The Horsham-based luxury homebuilder Toll Bros. Inc. said Tuesday that its fourth-quarter profit had declined almost 70 percent to $15 million, or 9 cents per share, compared with $50.5 million, or 30 cents per share, in the same period of 2010.

Toll attributed the year-over-year profit decline to write-downs on inventory and joint ventures, as well as charges related to retirement of debt.

A $59.9 million tax benefit in the year-ago quarter also had provided a big boost to the builder's income in that period when the pretax loss was $9.5 million.

Without the charges, fourth-quarter 2011 pretax income would have reached $33.9 million, up from $18.1 million a year earlier. Revenue increased to $427.8 million from $402.6 million.

Chief executive officer Douglas C. Yearly Jr. said Toll's "strong balance sheet gives us the financial flexibility to invest in the future," despite continued economic uncertainty here and abroad.

In Toll's fiscal 2011, the builder spent $281 million for land, buying about 3,400 lots and optioning 5,800. Nearly 60 percent of its 37,500 lots either owned or controlled is in the corridor running from Washington, D.C., to Boston, "which enjoys lower unemployment and greater affluence than many other regions," Yearly said.

The National Association of Home Builders reported Tuesday that Washington was on its list of improving metropolitan markets in December. The list of 41 improving markets encompasses 21 states and the District of Columbia.

The markets that have shown improvement are those in which "employment is gaining and distressed properties are not as numerous," said David Crowe, the association's chief economist.

Distressed properties continue to contribute to stagnation in the housing market.

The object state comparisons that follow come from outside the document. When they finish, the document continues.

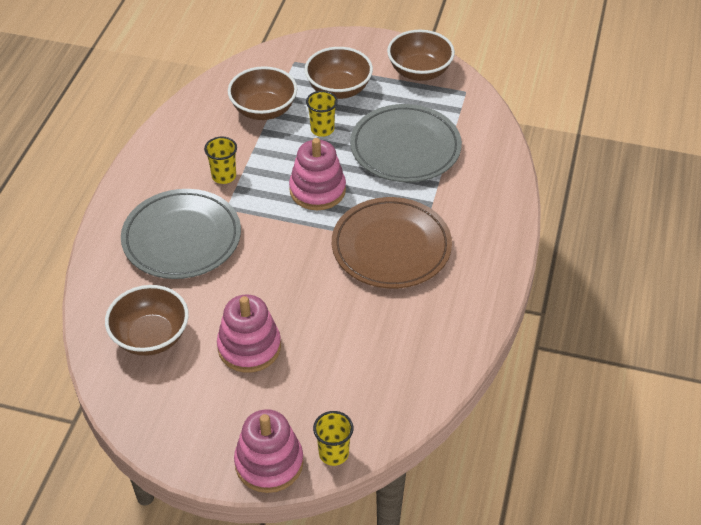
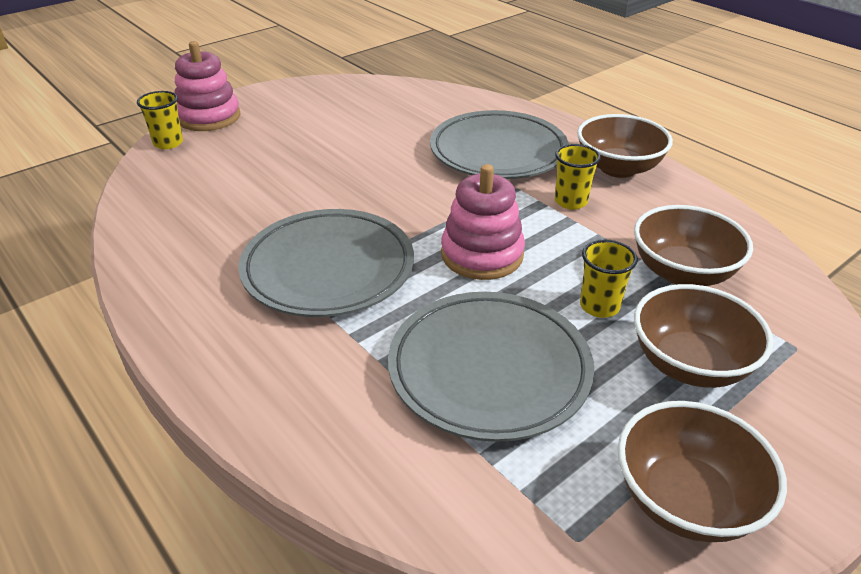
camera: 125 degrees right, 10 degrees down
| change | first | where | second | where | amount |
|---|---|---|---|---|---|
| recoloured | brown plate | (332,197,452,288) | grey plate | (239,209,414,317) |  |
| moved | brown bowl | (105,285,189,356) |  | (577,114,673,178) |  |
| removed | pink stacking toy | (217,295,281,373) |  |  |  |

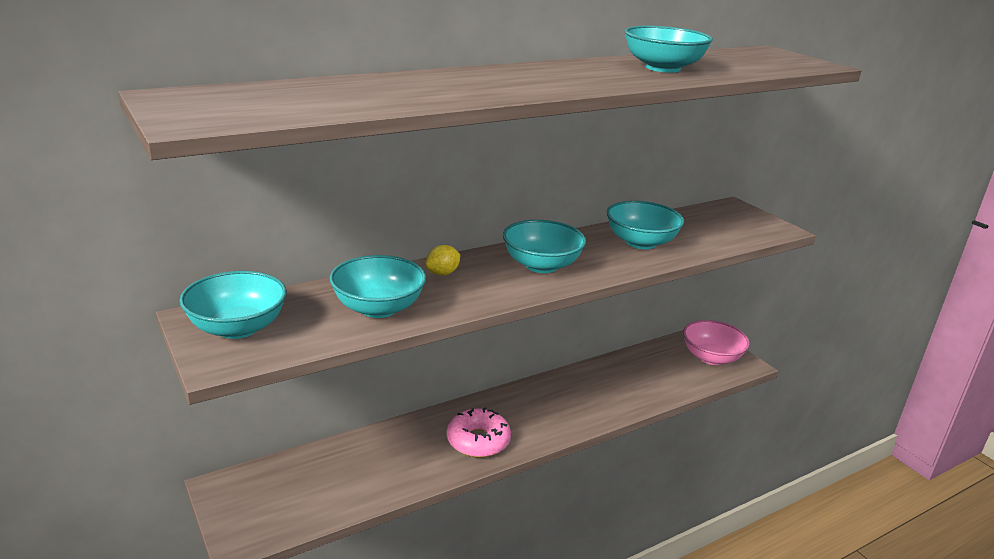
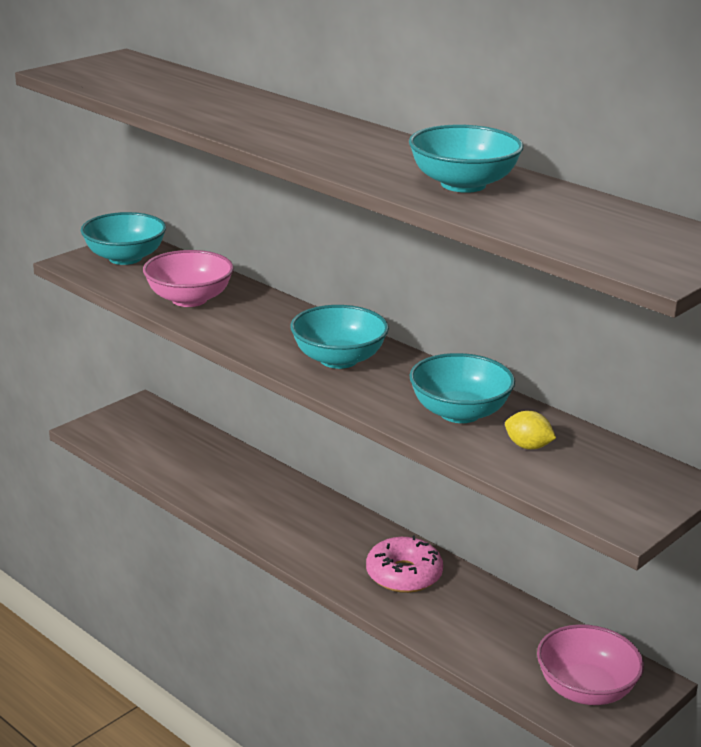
camera: 75 degrees right, 0 degrees up
| change | first | where | second | where | amount |
|---|---|---|---|---|---|
| recoloured | turquoise bowl | (330,255,426,318) | pink bowl | (143,250,234,307) |  |
| moved | pink donut | (447,407,511,458) |  | (366,535,443,593) |  |
| moved | yellow lemon | (425,245,460,275) |  | (505,411,556,449) |  |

Real estate information provider CoreLogic of Santa Ana, Calif., reported Tuesday that home prices nationally had fallen 1.3 percent in October, after dropping 3.8 percent in September, and were 3.9 percent lower than October 2010.

Robert I. Toll, executive chairman of Toll Bros., said "a lack of confidence in the direction of the economy is perhaps the biggest impediment to releasing what we believe is significant pent-up demand."

Despite continued economic uncertainty nationally, Yearly said Toll had recently entered the Seattle market, and that the "urban New York market remains a bright light for us," with 2,430 of the 2,550 units in 13 buildings sold.

Toll chief financial officer Martin P. Connor said the builder was "encouraged by our improving margins and continued string of modest profitability."

Connor's current estimate for fiscal 2012 is that Toll will deliver 2,400 to 3,200 homes at an average price of $550,000 to $575,000.